# KHOU broadcasting WWL on subchannel



## Mike Richardson (Jun 12, 2003)

If you're in houston and you got a voom box or OTA box or something you can get WWL-TV from New Orleans on KHOU subchannel 11.2. Both owned by Belo.


----------



## Mike Richardson (Jun 12, 2003)

The WWL feed appears to have been discontinued


----------



## Mike Richardson (Jun 12, 2003)

KHOU completely sucks. They took off WWL, and then put up ANOTHER radar on subchannel 3, so now we have two crappy radars and no WWL. I called them and the woman said that WWL is switching back to regular programming. WTF? There's nobody f***ing living in New Orleans, who the hell is going to be there to watch CBS programming? But a lot of people were appreciating seeing their great news coverage on KHOU's subchannel.


----------



## Mike Richardson (Jun 12, 2003)

Now WWL is back on KHOU, thank you whoever flipped it back. Nobody is living in New Orleans, WWL is not going back to CBS any time soon folks.


----------



## Mike Richardson (Jun 12, 2003)

OK I understand it now, here's what the GM of KHOU said:

Mr. Richardson,

WWL is transitioning from 24/7 live news coverage to carrying non-News programs (CBS prime, Letterman, Oprah, etc). By contract, we are not allowed to import WWL's signal into the Houston area when they have those programs on their air.

Peter Diaz
President & General Manager
KHOU-TV

*But what I dont get is why are they playing CBS prime programs on WWL, nobody who's still in New Orleans can see it anyway, either there's no electric, or no cable, or you TV got looted.*


----------



## compubit (Jun 8, 2004)

Well---

If you want New Orleans news during prime time in Houston - switch to KPXB/49 or KBPX/33 for coverage from WDSU. "Pax 49" as they call the station(s) in both NO and HOU are carrying the WDSU signal. 

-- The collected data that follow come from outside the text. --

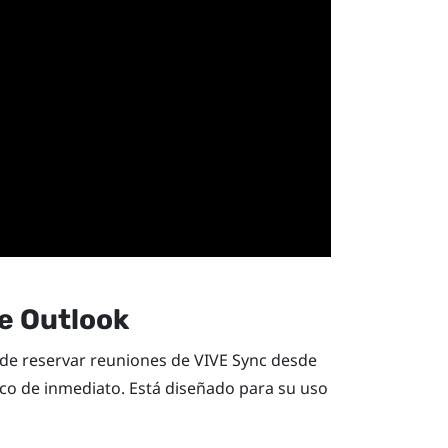
de
Outlook
ede reservar reuniones de
VIVE Sync
desde
nico de inmediato. Está diseñado para su uso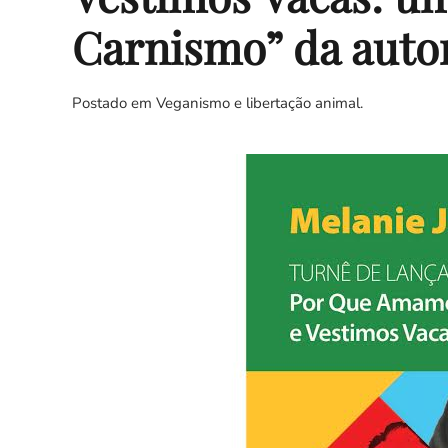
Carnismo” da auto
Postado em
Veganismo e libertação animal
.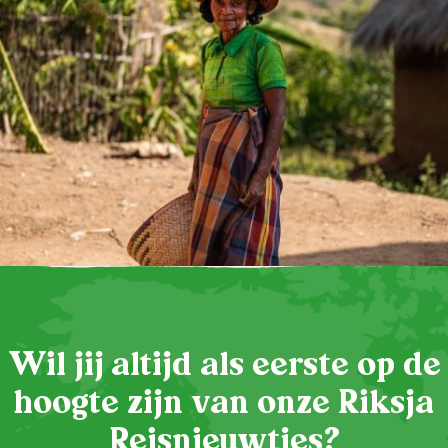
Wil jij altijd als eerste op de
hoogte zijn van onze Riksja
Reisnieuwtjes?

In Houston, it's on from 5-7am and 6-11pm.

Jim


----------



## Mike Richardson (Jun 12, 2003)

I just found the PAX feed, I can just barely barely pull in KPXB-DT 5 using the rabbit ears in my attic and my old Voom box. It blocks up a lot.

WWL has been off of KHOU all day which leads me to think they're done with it and aren't going to put it on anymore. Now they have 2 radar channels. 11-3 shows just the radar and 11-2 shows the SAME radar except smaller and with ads around it that say "click here". And 11-1 is glitching because they have too many subchannels.


----------



## compubit (Jun 8, 2004)

After watching it later in the week - the blocking isn't on your end - it's on the analog feed too (I can get 33 semi-clearly, but 49 stinks)... I'll see if it's on tonight or tomorrow and better...

Jim


----------



## Paul Secic (Dec 16, 2003)

Mike Richardson said:


> Now WWL is back on KHOU, thank you whoever flipped it back. Nobody is living in New Orleans, WWL is not going back to CBS any time soon folks.


WWL-AM is streaming on the Net. Entercom owns WWL-AM. http://www.wwl.com.


----------